Quote the passage of the figure legends on axonal transport between "GFP-labeled fusion proteins" and "Bar. 10 μm.", inclusive.

**Extract provided:**
____
GFP-labeled fusion proteins are sorted to axons. Seven- to 10-d-old neurons were transfected with APP-YFP (A and B) or p38-EGFP (C and D) cDNA, fixed after 1 d, and processed for immunofluorescence using anti-GFP antiserum (αGFP) and anti-MAP2 monoclonal antibody (αMAP2). Arrows indicate axons as defined by the absence of MAP2 labeling. Bar, 10 μm.

Figure 4

APP-YFP is transported in long tubules along axons (video). Nine-day-old neurons were transfected with APP-YFP cDNA and analyzed 24 h later by video microscopy. Frames were taken every 0.9 s; 6 subsequent frames of 50 frames (total length, 45 s) are shown. Arrows depict fast anterogradely moving, APP-YFP–containing tubules; arrowheads indicate retrogradely moving tubules. The asterisk points to nonmoving, vesicular structures. Bar. 10 μm.

Figure 5

p38-EGFP is transported in tubulovesicular structures (video). Seven- to 8-d-old neurons were transfected with p38-EGFP cDNA and analyzed 24 h later by video microscopy. Frames were taken every 3 s; two subsequent frames of 70 (total length, 210 s) are shown. White arrows depict moving, p38-EGFP–containing tubules; gray arrows indicate the positions of the structures in the previous frame. Arrowheads point to nonmoving structures. Top, anterograde. Bar, 10 μm.

Figure 6

Moving p38-EGFP–containing vesicles do not contain an endosomal marker. Eight-day-old neurons were transfected with p38-EGFP cDNA, labeled 22 h later for 1–2 h with 1 mg/ml Rh-dextran, and analyzed by two-color video microscopy as described in MATERIALS AND METHODS. Top, consecutive frames showing p38-EGFP-fluorescence; bottom, corresponding frames showing Rh-dextran fluorescence. Arrowheads point to moving p38-EGFP–containing vesicles; arrows point to a moving Rh-dextran–containing vesicle. Asterisks mark nonmoving structures that contain both markes. Note that moving vesicles contain one marker only. Bar, 10 μm.

Figure 7

Velocity profile of axonal transport of APP-YFP in comparison with p38-EGFP. Neurons were transfected with APP-YFP and p38-EGFP cDNA, respectively, and analyzed by video microscopy. Moving structures were tracked, and the velocity was calculated as described in MATERIALS AND METHODS. (A) Velocity profile of APP-YFP–containing moving structures. (B) Velocity profile of p38-EGFP–containing moving structures. Measurements, number of measured velocities between two frames.

Figure 8

Two-color video microscopy of doubly transfected neurons shows little colocalization of APP-YFP and p38-ECFP (video). Seven- to 8-d-old neurons were doubly transfected with APP-YFP and p38-ECFP cDNA, and two-color video microscopy was performed as described in MATERIALS AND METHODS. (A), Left, frames showing APP-YFP (video); middle, frames showing p38-EGFP (video); right, merged images (video). APP-YFP is shown in green; p38-ECFP is shown in red. (B) Five subsequent frames from the boxed area in A are displayed separately. Top row, APP-YFP; bottom row, p38-ECFP. Arrows mark the position of a fast-moving APP-YFP–positive, p38-ECFP–negative tubule; arrowheads mark the position of a retrogradely moving vesicular structure containing both proteins. The triangle marks the position of a p38-ECFP–positive, APP-YFP–negative structure moving to the right of the image. The total number of frames is 20 pairs, recorded during 64 s. Bar, 10 μm.

Figure 9

KHC antisense treatment interferes with axonal transport of APP-YFP (video). Seven- to 8-d-old neurons were transfected with APP-YFP and incubated overnight with sense (s) and antisense (as) oligonucleotides corresponding to KHC. Video microscopy was performed, and tracks were analyzed. Every second frame of eight frames and the corresponding track displays are shown for both conditions. Top, anterograde. Total length: sense, 34 frames recorded in 44 s; antisense, 71 frames recorded in 123 s. Bar, 10 μm.
____
**Provided information:**
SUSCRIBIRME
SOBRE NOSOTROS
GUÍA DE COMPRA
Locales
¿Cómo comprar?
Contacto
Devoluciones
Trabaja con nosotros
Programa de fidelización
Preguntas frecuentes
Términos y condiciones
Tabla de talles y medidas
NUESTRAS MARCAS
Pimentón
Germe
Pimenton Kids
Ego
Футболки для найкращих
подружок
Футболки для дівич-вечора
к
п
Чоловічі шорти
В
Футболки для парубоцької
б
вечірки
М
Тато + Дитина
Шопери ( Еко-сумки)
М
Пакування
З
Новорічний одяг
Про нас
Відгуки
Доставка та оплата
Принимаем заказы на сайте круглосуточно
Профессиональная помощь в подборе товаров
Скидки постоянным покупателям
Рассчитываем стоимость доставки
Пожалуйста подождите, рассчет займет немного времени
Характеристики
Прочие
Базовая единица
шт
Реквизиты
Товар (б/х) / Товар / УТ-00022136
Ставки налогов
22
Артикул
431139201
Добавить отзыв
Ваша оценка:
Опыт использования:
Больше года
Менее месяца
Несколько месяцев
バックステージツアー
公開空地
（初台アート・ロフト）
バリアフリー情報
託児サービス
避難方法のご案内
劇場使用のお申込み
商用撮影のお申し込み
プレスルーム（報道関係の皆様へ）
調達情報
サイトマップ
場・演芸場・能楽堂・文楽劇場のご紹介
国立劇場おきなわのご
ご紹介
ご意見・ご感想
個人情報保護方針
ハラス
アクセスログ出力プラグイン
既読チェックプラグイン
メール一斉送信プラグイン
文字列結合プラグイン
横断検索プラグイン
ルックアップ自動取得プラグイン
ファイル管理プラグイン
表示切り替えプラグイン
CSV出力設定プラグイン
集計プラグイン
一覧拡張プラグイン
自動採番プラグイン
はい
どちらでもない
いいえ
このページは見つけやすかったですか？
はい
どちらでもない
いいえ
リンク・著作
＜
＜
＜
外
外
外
____
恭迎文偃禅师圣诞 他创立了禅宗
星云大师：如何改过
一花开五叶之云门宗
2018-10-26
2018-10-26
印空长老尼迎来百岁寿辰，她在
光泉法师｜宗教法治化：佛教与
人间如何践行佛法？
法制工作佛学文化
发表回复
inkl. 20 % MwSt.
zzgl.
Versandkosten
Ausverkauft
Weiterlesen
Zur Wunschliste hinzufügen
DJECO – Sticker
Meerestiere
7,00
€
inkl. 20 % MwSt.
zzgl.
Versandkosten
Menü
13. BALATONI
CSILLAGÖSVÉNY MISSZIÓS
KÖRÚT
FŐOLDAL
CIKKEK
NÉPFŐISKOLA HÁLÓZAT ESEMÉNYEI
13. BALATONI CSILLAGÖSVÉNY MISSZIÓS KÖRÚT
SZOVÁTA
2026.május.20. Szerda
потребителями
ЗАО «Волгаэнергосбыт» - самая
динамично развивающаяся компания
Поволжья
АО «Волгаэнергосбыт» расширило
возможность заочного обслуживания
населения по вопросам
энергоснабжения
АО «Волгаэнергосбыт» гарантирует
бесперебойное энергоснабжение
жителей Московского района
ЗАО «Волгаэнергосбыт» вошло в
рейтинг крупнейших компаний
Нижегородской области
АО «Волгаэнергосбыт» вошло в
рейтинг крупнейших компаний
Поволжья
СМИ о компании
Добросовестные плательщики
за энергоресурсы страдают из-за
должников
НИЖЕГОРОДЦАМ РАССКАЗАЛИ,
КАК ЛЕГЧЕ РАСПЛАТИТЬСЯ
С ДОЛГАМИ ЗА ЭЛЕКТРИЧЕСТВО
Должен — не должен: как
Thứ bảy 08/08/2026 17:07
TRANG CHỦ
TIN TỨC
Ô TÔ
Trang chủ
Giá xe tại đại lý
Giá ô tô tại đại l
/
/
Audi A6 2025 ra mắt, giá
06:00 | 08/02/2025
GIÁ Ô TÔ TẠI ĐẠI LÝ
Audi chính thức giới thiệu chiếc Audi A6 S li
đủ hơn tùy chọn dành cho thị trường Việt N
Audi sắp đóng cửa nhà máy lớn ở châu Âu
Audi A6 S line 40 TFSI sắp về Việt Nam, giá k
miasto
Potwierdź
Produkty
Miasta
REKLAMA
____
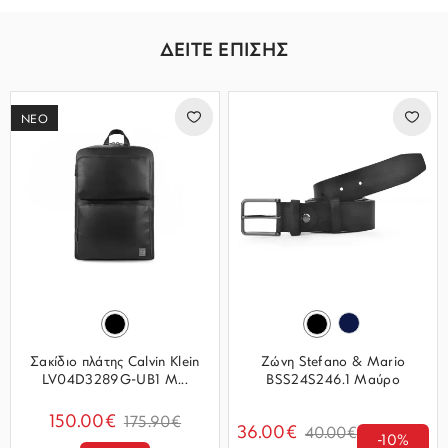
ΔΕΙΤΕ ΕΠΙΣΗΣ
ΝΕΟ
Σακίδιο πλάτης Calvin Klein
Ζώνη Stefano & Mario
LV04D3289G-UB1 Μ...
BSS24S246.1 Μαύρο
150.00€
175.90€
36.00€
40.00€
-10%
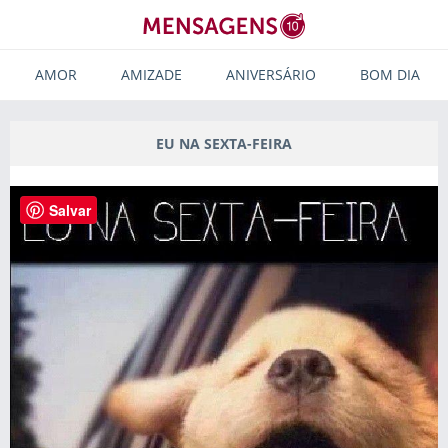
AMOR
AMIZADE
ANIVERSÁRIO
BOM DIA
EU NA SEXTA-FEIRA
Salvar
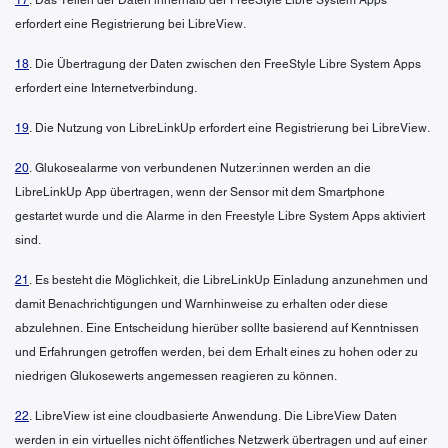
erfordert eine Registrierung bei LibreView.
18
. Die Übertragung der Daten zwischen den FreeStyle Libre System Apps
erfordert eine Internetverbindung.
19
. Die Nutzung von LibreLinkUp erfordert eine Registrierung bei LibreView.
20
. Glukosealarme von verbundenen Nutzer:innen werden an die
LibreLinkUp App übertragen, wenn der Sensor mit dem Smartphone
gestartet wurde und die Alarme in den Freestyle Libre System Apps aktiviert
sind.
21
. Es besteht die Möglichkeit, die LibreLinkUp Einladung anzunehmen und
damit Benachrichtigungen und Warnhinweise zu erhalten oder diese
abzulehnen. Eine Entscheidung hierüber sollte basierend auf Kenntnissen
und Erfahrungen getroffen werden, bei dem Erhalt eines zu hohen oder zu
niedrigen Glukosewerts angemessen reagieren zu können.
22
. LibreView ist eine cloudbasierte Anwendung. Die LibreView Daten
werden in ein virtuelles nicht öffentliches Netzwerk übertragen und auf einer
____
**Result below:**
GFP-labeled fusion proteins are sorted to axons. Seven- to 10-d-old neurons were transfected with APP-YFP (A and B) or p38-EGFP (C and D) cDNA, fixed after 1 d, and processed for immunofluorescence using anti-GFP antiserum (αGFP) and anti-MAP2 monoclonal antibody (αMAP2). Arrows indicate axons as defined by the absence of MAP2 labeling. Bar, 10 μm.

Figure 4

APP-YFP is transported in long tubules along axons (video). Nine-day-old neurons were transfected with APP-YFP cDNA and analyzed 24 h later by video microscopy. Frames were taken every 0.9 s; 6 subsequent frames of 50 frames (total length, 45 s) are shown. Arrows depict fast anterogradely moving, APP-YFP–containing tubules; arrowheads indicate retrogradely moving tubules. The asterisk points to nonmoving, vesicular structures. Bar. 10 μm.